About this exercise: Print the lines below word for word, beginning with the first and ending with the line that holds "left ankle: (56, 149)", and skip every picture.

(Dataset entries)
# # # # #

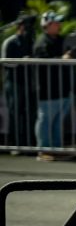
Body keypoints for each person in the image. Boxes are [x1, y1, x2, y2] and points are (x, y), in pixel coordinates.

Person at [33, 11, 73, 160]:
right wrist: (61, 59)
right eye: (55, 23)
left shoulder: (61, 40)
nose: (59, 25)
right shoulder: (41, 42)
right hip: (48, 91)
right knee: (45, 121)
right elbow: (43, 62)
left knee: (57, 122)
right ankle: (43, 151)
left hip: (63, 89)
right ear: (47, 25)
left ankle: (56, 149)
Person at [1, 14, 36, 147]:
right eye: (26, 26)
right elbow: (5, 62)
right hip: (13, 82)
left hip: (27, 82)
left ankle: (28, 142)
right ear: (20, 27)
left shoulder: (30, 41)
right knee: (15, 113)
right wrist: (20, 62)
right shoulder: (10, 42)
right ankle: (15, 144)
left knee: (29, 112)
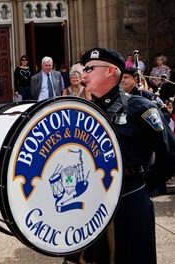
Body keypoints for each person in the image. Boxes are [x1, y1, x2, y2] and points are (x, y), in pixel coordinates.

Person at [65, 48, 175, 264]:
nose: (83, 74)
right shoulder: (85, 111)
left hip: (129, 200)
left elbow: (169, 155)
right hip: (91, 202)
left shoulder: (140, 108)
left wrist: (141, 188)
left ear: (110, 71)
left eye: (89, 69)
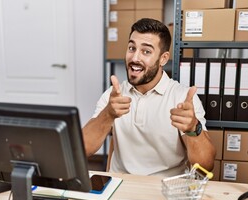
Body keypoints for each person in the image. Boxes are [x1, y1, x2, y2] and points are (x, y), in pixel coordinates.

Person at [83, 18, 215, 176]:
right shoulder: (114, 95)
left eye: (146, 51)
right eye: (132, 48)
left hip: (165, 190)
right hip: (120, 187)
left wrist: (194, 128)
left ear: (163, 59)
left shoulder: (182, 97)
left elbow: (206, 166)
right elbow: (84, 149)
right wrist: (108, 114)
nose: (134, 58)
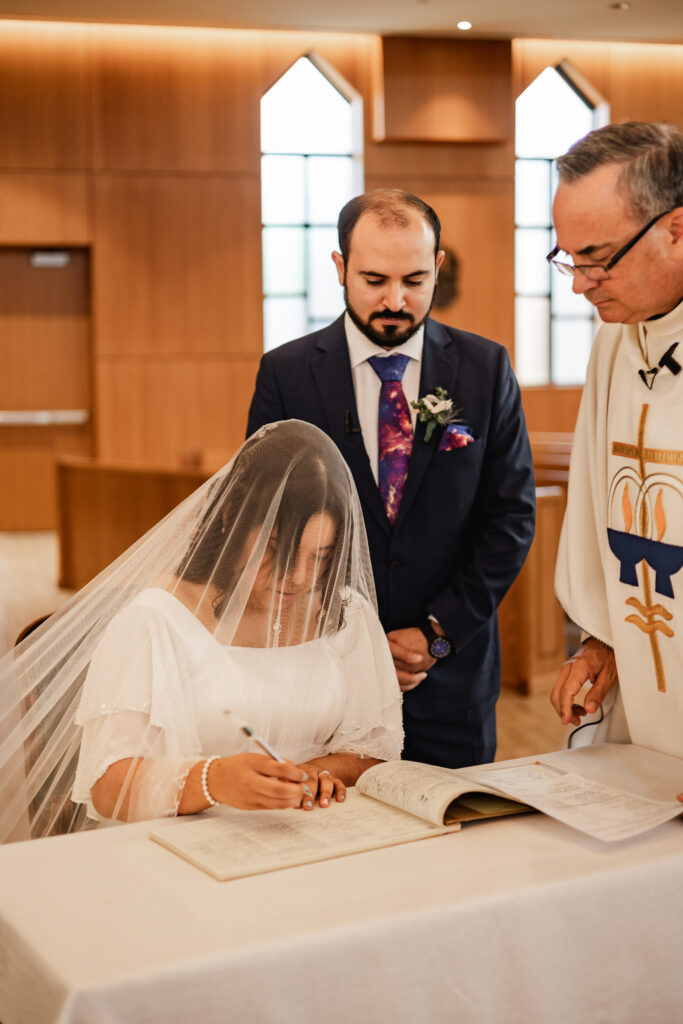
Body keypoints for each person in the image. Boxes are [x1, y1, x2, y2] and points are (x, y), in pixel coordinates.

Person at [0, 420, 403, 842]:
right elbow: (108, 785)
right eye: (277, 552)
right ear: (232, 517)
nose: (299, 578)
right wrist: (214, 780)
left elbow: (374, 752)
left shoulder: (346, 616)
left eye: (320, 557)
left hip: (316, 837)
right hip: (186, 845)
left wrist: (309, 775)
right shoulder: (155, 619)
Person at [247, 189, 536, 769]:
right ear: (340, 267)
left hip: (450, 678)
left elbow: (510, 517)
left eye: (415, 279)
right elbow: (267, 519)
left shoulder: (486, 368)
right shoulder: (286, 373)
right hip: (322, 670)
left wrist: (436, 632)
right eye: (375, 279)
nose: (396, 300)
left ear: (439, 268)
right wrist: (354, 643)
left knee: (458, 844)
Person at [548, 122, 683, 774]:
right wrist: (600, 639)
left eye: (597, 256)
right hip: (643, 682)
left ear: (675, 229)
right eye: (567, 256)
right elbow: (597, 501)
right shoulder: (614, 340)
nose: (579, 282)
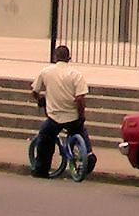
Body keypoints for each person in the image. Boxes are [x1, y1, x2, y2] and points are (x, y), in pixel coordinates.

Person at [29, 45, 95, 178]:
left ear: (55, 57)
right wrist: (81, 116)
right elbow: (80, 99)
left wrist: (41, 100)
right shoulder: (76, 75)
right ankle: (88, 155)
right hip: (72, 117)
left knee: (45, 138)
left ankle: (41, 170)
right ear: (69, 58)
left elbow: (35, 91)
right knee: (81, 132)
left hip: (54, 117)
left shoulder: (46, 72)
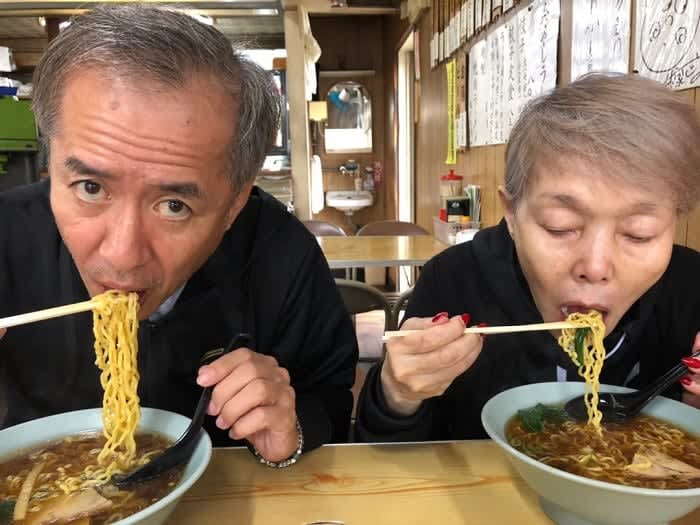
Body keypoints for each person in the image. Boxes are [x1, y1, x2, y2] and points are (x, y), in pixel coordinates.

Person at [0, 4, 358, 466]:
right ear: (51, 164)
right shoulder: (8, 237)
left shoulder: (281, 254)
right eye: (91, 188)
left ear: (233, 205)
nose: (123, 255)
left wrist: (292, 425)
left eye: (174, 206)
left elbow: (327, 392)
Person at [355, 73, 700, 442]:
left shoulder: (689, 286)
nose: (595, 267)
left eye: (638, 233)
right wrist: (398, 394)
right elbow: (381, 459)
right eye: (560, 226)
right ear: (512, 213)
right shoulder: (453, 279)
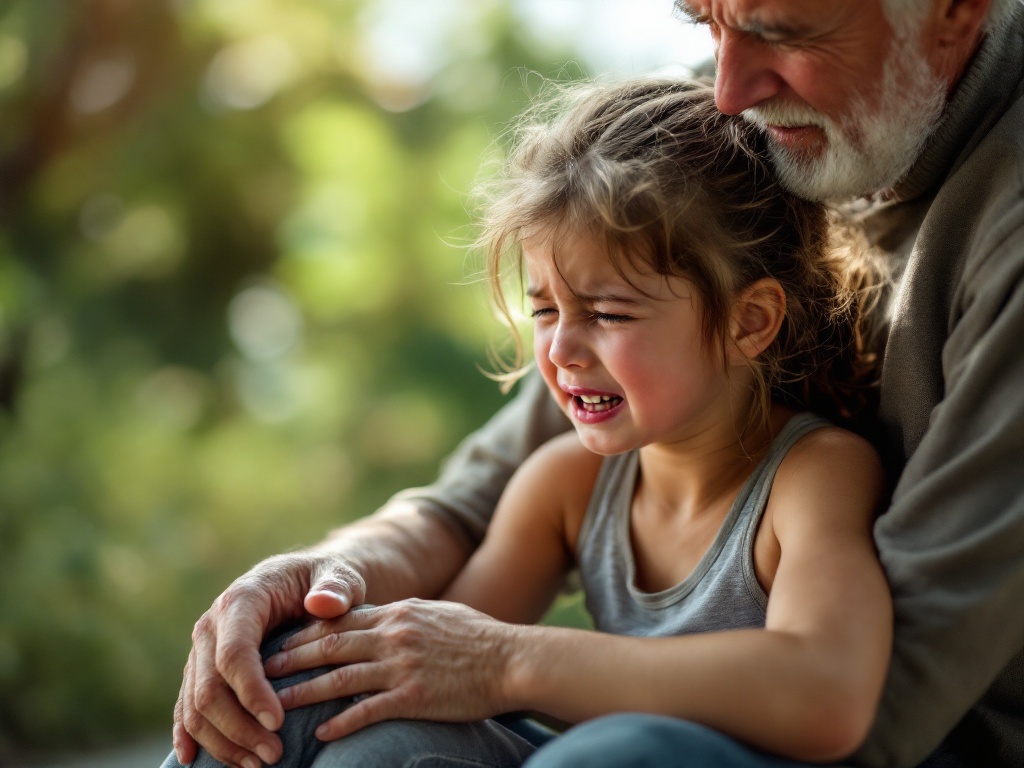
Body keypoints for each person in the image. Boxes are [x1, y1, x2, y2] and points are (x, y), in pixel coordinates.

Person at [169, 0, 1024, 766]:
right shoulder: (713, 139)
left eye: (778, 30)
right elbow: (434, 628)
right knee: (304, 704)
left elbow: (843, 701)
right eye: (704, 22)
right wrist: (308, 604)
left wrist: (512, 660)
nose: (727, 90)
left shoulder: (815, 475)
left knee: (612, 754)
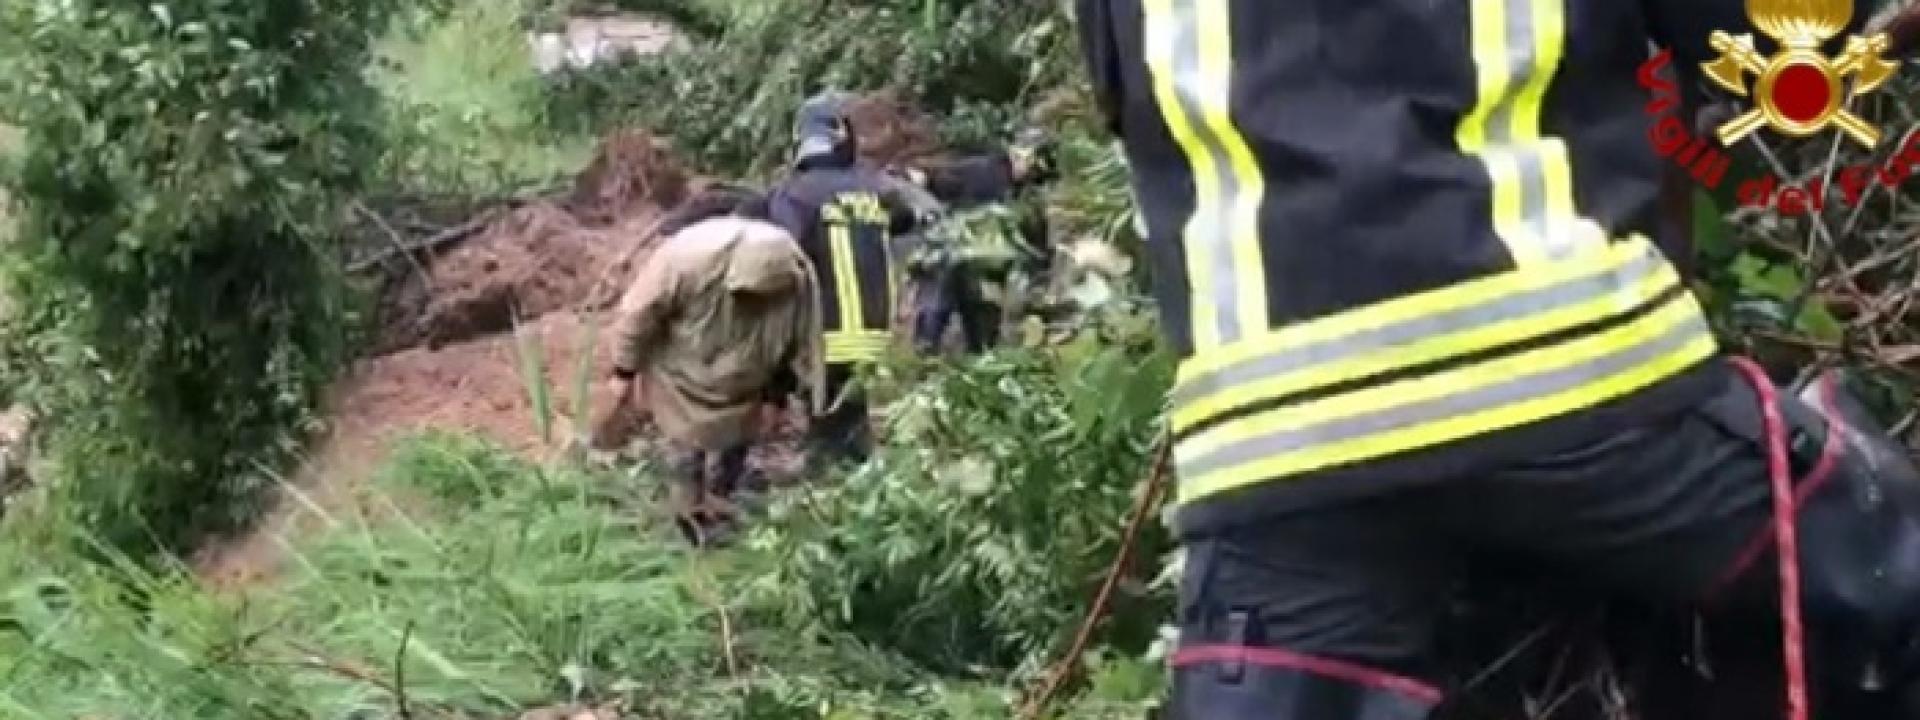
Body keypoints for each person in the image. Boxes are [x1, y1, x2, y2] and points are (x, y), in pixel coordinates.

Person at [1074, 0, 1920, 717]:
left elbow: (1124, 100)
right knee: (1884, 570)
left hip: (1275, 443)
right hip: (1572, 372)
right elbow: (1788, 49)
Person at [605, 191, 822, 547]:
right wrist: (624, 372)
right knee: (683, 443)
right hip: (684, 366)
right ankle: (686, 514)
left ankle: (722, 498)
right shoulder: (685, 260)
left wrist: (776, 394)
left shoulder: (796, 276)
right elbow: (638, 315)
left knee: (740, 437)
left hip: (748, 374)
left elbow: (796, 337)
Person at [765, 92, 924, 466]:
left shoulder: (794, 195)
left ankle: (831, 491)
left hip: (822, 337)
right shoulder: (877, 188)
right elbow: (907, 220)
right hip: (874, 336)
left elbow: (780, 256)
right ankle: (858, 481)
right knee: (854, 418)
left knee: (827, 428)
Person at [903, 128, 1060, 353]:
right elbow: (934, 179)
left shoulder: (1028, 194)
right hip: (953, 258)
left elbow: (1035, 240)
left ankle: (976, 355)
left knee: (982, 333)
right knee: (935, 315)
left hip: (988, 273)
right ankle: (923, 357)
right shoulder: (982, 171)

# # # # #

Task answer:
Body keypoints for each person in the image. Boxes are [x1, y1, x2, y2] and points are (x, y), in pixel coordinates.

Person at [33, 11, 73, 160]:
right wrist: (61, 59)
right eye: (55, 23)
left shoulder: (61, 40)
nose: (59, 25)
right shoulder: (41, 42)
right hip: (48, 91)
right knee: (45, 121)
right elbow: (43, 62)
left knee: (57, 122)
right ankle: (43, 151)
left hip: (63, 89)
right ear: (47, 25)
left ankle: (56, 149)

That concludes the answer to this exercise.